Each line holding the word "text" must appear in the answer, copied from the entries.

* SOURCE RECORDS
----
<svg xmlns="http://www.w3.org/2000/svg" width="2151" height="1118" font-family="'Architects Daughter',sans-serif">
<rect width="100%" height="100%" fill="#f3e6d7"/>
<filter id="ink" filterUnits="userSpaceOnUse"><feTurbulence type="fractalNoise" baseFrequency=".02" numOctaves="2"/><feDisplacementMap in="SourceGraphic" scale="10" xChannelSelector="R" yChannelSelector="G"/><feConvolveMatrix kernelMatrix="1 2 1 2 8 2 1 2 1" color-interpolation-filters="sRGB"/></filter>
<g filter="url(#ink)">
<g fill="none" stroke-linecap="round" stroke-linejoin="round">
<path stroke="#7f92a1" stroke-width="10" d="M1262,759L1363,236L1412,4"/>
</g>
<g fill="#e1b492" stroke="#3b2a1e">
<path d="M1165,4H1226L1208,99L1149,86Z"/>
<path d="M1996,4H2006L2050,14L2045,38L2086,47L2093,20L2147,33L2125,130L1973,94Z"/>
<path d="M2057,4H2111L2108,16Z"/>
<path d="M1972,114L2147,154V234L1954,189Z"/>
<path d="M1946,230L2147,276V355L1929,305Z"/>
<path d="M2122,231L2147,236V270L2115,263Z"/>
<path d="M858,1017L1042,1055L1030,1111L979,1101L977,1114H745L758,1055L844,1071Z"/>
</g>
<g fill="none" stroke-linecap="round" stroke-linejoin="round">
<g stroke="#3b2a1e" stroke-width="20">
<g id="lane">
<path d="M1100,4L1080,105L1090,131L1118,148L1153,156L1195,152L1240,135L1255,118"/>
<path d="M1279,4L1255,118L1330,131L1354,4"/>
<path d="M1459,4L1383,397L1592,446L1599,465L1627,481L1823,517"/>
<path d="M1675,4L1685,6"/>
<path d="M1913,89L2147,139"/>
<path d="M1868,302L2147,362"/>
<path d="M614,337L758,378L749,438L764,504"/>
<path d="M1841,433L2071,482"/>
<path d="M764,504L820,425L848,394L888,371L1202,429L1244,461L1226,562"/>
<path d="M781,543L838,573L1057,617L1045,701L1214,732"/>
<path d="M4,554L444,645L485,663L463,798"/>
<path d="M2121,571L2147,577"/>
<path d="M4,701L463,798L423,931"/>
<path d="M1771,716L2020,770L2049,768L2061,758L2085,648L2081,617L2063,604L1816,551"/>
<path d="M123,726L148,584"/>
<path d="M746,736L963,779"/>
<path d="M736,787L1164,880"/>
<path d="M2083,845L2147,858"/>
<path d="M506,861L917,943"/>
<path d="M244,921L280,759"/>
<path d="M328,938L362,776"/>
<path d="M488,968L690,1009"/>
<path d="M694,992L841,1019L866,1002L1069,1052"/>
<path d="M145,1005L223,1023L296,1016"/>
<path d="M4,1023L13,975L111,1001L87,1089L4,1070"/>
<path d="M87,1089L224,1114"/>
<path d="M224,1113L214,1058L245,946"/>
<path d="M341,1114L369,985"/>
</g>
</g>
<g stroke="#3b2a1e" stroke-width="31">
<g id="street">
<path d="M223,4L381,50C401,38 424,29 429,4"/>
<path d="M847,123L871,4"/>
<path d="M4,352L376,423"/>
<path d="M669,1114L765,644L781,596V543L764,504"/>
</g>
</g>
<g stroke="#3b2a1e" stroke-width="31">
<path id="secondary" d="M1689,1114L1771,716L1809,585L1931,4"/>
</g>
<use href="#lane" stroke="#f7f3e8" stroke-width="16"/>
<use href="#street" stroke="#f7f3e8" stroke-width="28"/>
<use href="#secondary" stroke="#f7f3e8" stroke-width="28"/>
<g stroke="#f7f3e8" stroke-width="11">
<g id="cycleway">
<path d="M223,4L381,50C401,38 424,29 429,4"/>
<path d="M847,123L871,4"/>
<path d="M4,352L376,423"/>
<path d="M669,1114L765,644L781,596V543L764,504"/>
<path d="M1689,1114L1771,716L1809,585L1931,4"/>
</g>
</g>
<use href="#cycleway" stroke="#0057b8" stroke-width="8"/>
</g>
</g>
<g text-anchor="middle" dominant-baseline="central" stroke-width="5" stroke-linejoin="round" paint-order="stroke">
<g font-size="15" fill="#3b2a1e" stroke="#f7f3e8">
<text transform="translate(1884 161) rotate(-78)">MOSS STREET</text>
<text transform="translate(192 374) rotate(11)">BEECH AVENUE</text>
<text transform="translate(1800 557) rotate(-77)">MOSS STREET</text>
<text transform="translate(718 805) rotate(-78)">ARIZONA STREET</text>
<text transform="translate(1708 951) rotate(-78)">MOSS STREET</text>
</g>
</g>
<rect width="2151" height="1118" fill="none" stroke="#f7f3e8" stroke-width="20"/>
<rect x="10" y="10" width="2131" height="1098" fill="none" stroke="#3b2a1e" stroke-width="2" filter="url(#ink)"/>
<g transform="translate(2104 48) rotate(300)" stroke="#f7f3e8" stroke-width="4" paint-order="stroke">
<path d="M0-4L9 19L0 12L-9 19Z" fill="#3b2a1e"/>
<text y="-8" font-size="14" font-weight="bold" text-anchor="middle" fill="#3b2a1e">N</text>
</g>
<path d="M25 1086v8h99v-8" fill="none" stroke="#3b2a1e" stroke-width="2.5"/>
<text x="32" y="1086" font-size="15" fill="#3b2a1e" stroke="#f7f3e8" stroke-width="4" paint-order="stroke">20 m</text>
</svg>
----
* WORKED SOLUTION
<g text-anchor="middle" dominant-baseline="central" stroke-width="5" stroke-linejoin="round" paint-order="stroke">
<text transform="translate(1884 161) rotate(-78)">MOSS STREET</text>
<text transform="translate(192 374) rotate(11)">BEECH AVENUE</text>
<text transform="translate(1800 557) rotate(-77)">MOSS STREET</text>
<text transform="translate(718 805) rotate(-78)">ARIZONA STREET</text>
<text transform="translate(1708 951) rotate(-78)">MOSS STREET</text>
<text y="-8" font-size="14" font-weight="bold" text-anchor="middle" fill="#3b2a1e">N</text>
<text x="32" y="1086" font-size="15" fill="#3b2a1e" stroke="#f7f3e8" stroke-width="4" paint-order="stroke">20 m</text>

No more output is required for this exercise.